Line 22: Add more recent references as Fleming et al (2018), Sillman et al (2021)
Line 70: remove 70
Section 2: some of the discussion belongs to Introduction.
Lines 174-185: the discussion could be part of the supplementary material.
Line 193: Fig 2 is refereed first time after Figs. 3 and 4
Section 3.1: Mar et al (2016), Im et al (2016) showed that RADM2 underestimates the O3 concentration when compared to other chemical mechanisms. A discussion about the choice of chemical mechanism would be beneficial since it looks like the Authors obtained the right answers for the wrong reasons.
Section 3.3: Please check the numbers in the Tables, not always the MB=MM-OM
Lines 301-314: A lot of this information should go to the Figures caption (e.g. “The dots in the lower row represent the land use for each grid cell, which is the key to understanding how industrial, open urban, compact urban, water, agriculture, natural open and forestland uses influenced the O3 regimes”)
Line 315: please specify the land-use categories that belong to “green areas”.
Figures 3-4: Increase the size of the cross and explain what it represents.
Figure 5 Sectors A and G, B and H, as well as the pollutants CO and NOx and NH3 and PM10 have similar colors and it is difficult to distinguish between different lines.
Figures 6-8 As before, we can’t really distinguish the colors. I would suggest using a discrete color scale.
Figures 12-14 There is no reference to these Figures in the text.
Table 1 define F0, F1, F2, F3
Fleming, Z., Doherty, R., Von Schneidemesser, E., Malley, C., Cooper, O., Pinto, J., Colette, A., Xu, X., Simpson, D., Schultz, M., Lefohn, A., Hamad, S., Moolla, R., Solberg, S., and Feng, Z.: Tropospheric Ozone Assessment Report: Present-day ozone distribution and trends relevant to human health, Elementa, 6, 12, https://doi.org/10.1525/elementa.273, 2018
Sillmann, J., Aunan, K., Emberson, L., Büker, P., Van Oort, B., O'Neill, C., Otero, N., Pandey, D., and Brisebois, A.: Combined impacts of climate and air pollution on human health and agricultural productivity, Environ. Res. Lett., 16, 093004, https://doi.org/10.1088/1748-9326/ac1df8, 2021.

● ● ● ● ●

| REQUIRED WORK |
**a.** From the review comments, list every line number or line range that a comment is tied to.
**b.** Output the passage of the review comments that opens with the words containing "Section 3.3: Please" and closes with "discrete color scale.".

| DATA |
● ● ● ● ●

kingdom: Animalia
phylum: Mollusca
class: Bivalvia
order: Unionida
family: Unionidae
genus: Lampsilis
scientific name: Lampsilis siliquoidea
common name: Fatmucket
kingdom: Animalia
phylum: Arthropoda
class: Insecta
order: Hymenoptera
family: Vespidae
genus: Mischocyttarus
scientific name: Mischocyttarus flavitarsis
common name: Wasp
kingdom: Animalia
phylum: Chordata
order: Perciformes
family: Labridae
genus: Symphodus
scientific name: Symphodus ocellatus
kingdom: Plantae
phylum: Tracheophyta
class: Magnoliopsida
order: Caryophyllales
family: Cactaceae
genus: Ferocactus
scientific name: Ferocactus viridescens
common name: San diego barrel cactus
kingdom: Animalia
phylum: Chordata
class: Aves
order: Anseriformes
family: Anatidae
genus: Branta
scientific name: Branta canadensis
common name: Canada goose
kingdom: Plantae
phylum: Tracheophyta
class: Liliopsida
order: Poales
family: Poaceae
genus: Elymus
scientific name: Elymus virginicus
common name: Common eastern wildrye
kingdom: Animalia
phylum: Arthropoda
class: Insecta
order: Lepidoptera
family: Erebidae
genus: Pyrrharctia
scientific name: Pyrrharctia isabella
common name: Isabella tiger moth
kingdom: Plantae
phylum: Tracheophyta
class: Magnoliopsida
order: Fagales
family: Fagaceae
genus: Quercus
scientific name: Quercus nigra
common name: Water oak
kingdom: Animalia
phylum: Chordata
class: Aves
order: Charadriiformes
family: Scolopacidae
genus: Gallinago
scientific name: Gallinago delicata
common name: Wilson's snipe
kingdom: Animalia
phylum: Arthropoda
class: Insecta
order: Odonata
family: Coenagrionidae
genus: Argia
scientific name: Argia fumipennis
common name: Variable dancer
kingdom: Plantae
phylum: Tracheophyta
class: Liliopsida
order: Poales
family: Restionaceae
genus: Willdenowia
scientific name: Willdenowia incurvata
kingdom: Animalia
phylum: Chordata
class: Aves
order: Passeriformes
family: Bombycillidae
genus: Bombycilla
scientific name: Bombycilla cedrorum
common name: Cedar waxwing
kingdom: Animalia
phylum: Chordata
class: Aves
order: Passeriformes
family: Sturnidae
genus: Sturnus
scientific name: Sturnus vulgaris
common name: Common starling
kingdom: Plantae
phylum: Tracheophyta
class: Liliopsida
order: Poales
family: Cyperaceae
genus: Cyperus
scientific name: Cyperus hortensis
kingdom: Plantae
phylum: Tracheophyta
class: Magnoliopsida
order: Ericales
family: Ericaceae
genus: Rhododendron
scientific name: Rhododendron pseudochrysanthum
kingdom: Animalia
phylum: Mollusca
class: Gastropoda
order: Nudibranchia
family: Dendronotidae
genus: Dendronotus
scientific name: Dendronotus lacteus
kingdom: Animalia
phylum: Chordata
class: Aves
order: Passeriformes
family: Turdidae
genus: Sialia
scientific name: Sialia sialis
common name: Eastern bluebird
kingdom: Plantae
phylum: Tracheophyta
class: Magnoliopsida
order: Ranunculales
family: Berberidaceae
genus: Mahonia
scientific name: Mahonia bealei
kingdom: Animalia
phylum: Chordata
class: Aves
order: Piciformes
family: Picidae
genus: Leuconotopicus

● ● ● ● ●

| RESPONSES BY TASK |
**a.**
- Line 22
- Line 70
- Lines 174-185
- Line 193
- Lines 301-314
- Line 315

**b.**
Section 3.3: Please check the numbers in the Tables, not always the MB=MM-OM
Lines 301-314: A lot of this information should go to the Figures caption (e.g. “The dots in the lower row represent the land use for each grid cell, which is the key to understanding how industrial, open urban, compact urban, water, agriculture, natural open and forestland uses influenced the O3 regimes”)
Line 315: please specify the land-use categories that belong to “green areas”.
Figures 3-4: Increase the size of the cross and explain what it represents.
Figure 5 Sectors A and G, B and H, as well as the pollutants CO and NOx and NH3 and PM10 have similar colors and it is difficult to distinguish between different lines.
Figures 6-8 As before, we can’t really distinguish the colors. I would suggest using a discrete color scale.